Stored data entries
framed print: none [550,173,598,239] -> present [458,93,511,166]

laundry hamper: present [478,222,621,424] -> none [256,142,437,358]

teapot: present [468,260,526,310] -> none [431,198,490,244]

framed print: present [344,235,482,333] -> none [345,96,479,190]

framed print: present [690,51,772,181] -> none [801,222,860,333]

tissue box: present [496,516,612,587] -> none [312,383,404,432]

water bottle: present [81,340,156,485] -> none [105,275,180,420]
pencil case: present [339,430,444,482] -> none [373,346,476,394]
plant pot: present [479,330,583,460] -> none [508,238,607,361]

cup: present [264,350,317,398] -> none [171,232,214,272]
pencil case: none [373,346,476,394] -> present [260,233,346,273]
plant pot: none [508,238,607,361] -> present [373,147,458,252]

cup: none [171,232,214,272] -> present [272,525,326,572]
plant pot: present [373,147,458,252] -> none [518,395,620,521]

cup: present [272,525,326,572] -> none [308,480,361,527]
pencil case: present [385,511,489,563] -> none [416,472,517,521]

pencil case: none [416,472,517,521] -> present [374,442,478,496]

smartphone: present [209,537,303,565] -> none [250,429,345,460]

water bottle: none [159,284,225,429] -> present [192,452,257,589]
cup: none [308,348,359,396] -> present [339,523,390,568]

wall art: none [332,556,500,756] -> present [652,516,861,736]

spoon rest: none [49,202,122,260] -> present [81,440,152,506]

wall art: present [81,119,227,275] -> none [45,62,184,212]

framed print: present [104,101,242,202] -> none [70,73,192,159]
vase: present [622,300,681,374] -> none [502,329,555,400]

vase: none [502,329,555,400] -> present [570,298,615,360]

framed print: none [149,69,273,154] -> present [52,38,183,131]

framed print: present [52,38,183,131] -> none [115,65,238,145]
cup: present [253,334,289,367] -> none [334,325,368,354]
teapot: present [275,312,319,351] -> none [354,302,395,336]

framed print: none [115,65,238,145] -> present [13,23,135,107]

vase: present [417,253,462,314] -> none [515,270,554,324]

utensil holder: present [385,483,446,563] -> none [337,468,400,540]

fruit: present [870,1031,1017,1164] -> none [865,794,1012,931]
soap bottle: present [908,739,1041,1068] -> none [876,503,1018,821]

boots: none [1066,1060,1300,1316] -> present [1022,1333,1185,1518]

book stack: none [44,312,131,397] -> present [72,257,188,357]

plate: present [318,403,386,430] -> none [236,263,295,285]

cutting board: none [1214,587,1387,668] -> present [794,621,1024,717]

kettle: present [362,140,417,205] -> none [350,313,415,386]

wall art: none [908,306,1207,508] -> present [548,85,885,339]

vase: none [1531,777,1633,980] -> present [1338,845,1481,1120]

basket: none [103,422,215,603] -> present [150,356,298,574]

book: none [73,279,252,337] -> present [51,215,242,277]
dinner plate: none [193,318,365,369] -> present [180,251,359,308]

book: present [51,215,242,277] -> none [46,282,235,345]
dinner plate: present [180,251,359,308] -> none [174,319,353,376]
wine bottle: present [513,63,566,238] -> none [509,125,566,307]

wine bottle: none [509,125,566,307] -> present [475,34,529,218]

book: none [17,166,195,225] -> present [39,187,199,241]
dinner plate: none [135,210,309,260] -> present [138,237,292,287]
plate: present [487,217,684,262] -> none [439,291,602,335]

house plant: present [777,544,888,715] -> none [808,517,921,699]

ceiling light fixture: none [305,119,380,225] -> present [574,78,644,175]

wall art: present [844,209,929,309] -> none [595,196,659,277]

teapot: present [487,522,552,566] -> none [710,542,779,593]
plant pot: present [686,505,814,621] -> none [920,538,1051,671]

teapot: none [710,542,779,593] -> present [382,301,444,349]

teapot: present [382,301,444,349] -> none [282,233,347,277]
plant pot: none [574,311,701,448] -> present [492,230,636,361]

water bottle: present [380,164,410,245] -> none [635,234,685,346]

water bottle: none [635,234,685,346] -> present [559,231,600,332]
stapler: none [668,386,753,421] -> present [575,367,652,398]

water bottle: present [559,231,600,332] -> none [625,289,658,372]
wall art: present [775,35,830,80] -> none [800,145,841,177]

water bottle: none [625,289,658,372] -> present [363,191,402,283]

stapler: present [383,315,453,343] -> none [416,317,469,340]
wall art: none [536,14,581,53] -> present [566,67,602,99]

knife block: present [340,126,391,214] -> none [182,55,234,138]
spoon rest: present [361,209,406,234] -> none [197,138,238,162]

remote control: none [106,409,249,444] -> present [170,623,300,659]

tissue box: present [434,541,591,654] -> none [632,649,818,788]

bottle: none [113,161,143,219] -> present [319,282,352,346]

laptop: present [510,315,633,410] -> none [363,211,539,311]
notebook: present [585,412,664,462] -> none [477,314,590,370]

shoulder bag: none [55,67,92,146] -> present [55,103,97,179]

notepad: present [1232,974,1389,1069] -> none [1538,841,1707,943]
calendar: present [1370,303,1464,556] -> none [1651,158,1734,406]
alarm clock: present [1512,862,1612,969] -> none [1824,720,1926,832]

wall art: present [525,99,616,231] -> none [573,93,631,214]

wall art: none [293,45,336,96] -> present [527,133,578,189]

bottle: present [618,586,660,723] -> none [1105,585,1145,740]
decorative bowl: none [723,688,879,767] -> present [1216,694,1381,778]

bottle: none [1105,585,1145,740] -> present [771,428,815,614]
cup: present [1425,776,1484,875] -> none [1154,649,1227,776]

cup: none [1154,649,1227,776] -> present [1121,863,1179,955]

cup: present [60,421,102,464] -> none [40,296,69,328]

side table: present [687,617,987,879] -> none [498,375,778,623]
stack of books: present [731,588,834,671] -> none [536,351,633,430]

* [PROBLEM]:
Please copy exactly the lines from the first line of the records above through the line containing "tissue box: present [496,516,612,587]", including both, and nothing more.

* [OUTPUT BELOW]:
framed print: none [550,173,598,239] -> present [458,93,511,166]

laundry hamper: present [478,222,621,424] -> none [256,142,437,358]

teapot: present [468,260,526,310] -> none [431,198,490,244]

framed print: present [344,235,482,333] -> none [345,96,479,190]

framed print: present [690,51,772,181] -> none [801,222,860,333]

tissue box: present [496,516,612,587] -> none [312,383,404,432]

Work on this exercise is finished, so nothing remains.